* Data provided:
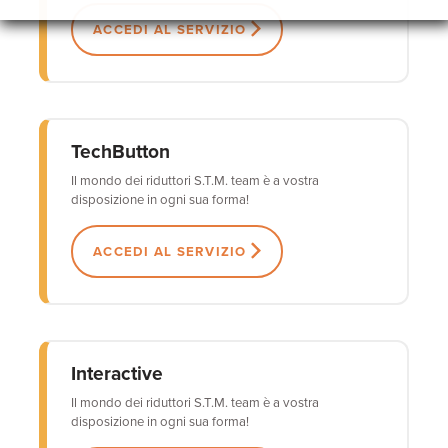
ACCEDI AL SERVIZIO
TechButton
Il mondo dei riduttori S.T.M. team è a vostra
disposizione in ogni sua forma!
ACCEDI AL SERVIZIO
Interactive
Il mondo dei riduttori S.T.M. team è a vostra
disposizione in ogni sua forma!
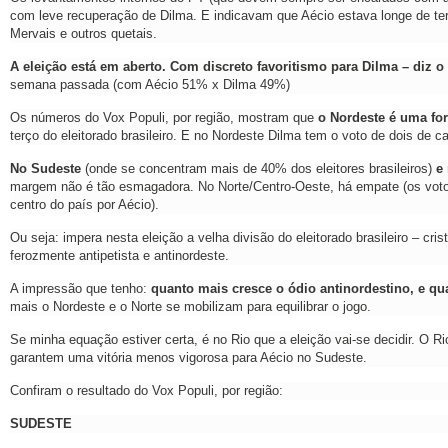
com leve recuperação de Dilma. E indicavam que Aécio estava longe de ter
Mervais e outros quetais.
A eleição está em aberto. Com discreto favoritismo para Dilma – diz o
semana passada (com Aécio 51% x Dilma 49%)
Os números do Vox Populi, por região, mostram que
o Nordeste é uma for
terço do eleitorado brasileiro. E no Nordeste Dilma tem o voto de dois de ca
No Sudeste
(onde se concentram mais de 40% dos eleitores brasileiros)
e
margem não é tão esmagadora. No Norte/Centro-Oeste, há empate (os vot
centro do país por Aécio).
Ou seja: impera nesta eleição a velha divisão do eleitorado brasileiro – cr
ferozmente antipetista e antinordeste.
A impressão que tenho:
quanto mais cresce o ódio antinordestino, e q
mais o Nordeste e o Norte se mobilizam para equilibrar o jogo.
Se minha equação estiver certa, é no Rio que a eleição vai-se decidir. O
garantem uma vitória menos vigorosa para Aécio no Sudeste.
Confiram o resultado do Vox Populi, por região:
SUDESTE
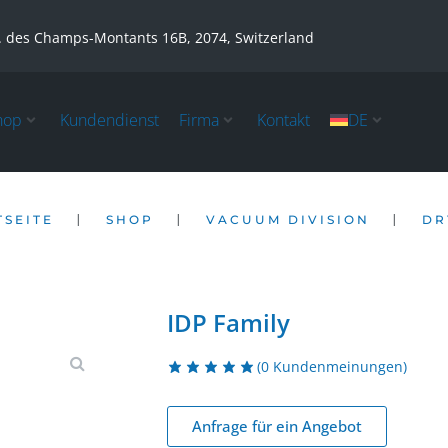
. des Champs-Montants 16B, 2074, Switzerland
hop
Kundendienst
Firma
Kontakt
DE
|
|
|
TSEITE
SHOP
VACUUM DIVISION
DR
IDP Family
(
0
Kundenmeinungen)
Anfrage für ein Angebot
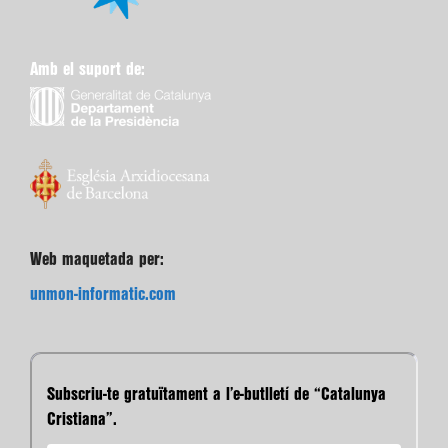
Amb el suport de:
Web maquetada per:
unmon-informatic.com
Subscriu-te gratuïtament a l’e-butlletí de “Catalunya
Cristiana”.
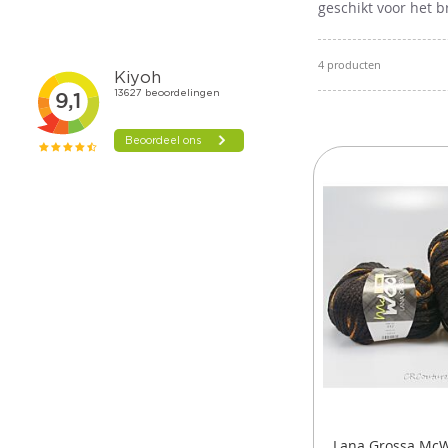
geschikt voor het 
4
producten
Lana Grossa McW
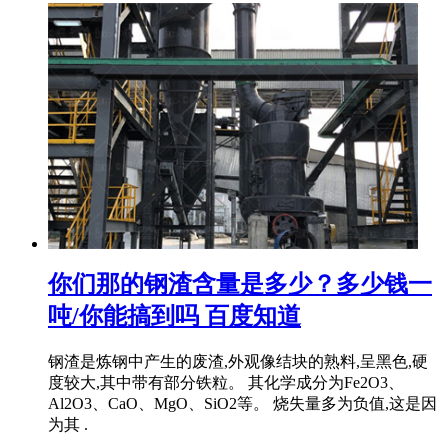
你们那的钢渣含量是多少？多少钱一
吨/你能搞到吗 百度知道
钢渣是炼钢中产生的废渣,外观像结块的熟料,呈黑色,硬
度较大,其中带有部分铁粒。 其化学成分为Fe2O3、
Al2O3、CaO、MgO、SiO2等。 烧失量多为负值,这是因
为其 .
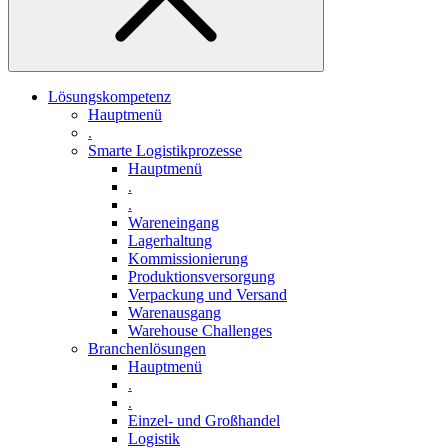
Lösungskompetenz
Hauptmenü
.
Smarte Logistikprozesse
Hauptmenü
.
.
Wareneingang
Lagerhaltung
Kommissionierung
Produktionsversorgung
Verpackung und Versand
Warenausgang
Warehouse Challenges
Branchenlösungen
Hauptmenü
.
.
Einzel- und Großhandel
Logistik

* Brief: Write out the whole listing exactly. Do not include the pictures.

* Solution for this task:
ACCEDI AL SERVIZIO
TechButton
Il mondo dei riduttori S.T.M. team è a vostra
disposizione in ogni sua forma!
ACCEDI AL SERVIZIO
Interactive
Il mondo dei riduttori S.T.M. team è a vostra
disposizione in ogni sua forma!
com leve recuperação de Dilma. E indicavam que Aécio estava longe de ter
Mervais e outros quetais.
A eleição está em aberto. Com discreto favoritismo para Dilma – diz o
semana passada (com Aécio 51% x Dilma 49%)
Os números do Vox Populi, por região, mostram que
o Nordeste é uma for
terço do eleitorado brasileiro. E no Nordeste Dilma tem o voto de dois de ca
No Sudeste
(onde se concentram mais de 40% dos eleitores brasileiros)
e
margem não é tão esmagadora. No Norte/Centro-Oeste, há empate (os vot
centro do país por Aécio).
Ou seja: impera nesta eleição a velha divisão do eleitorado brasileiro – cr
ferozmente antipetista e antinordeste.
A impressão que tenho:
quanto mais cresce o ódio antinordestino, e q
mais o Nordeste e o Norte se mobilizam para equilibrar o jogo.
Se minha equação estiver certa, é no Rio que a eleição vai-se decidir. O
garantem uma vitória menos vigorosa para Aécio no Sudeste.
Confiram o resultado do Vox Populi, por região:
SUDESTE
. des Champs-Montants 16B, 2074, Switzerland
hop
Kundendienst
Firma
Kontakt
DE
|
|
|
TSEITE
SHOP
VACUUM DIVISION
DR
IDP Family
(
0
Kundenmeinungen)
Anfrage für ein Angebot
Amb el suport de:
Web maquetada per:
unmon-informatic.com
Subscriu-te gratuïtament a l’e-butlletí de “Catalunya
Cristiana”.
geschikt voor het 
4
producten
Lana Grossa McW
你们那的钢渣含量是多少？多少钱一
吨/你能搞到吗 百度知道
钢渣是炼钢中产生的废渣,外观像结块的熟料,呈黑色,硬
度较大,其中带有部分铁粒。 其化学成分为Fe2O3、
Al2O3、CaO、MgO、SiO2等。 烧失量多为负值,这是因
为其 .
Lösungskompetenz
Hauptmenü
.
Smarte Logistikprozesse
Hauptmenü
.
.
Wareneingang
Lagerhaltung
Kommissionierung
Produktionsversorgung
Verpackung und Versand
Warenausgang
Warehouse Challenges
Branchenlösungen
Hauptmenü
.
.
Einzel- und Großhandel
Logistik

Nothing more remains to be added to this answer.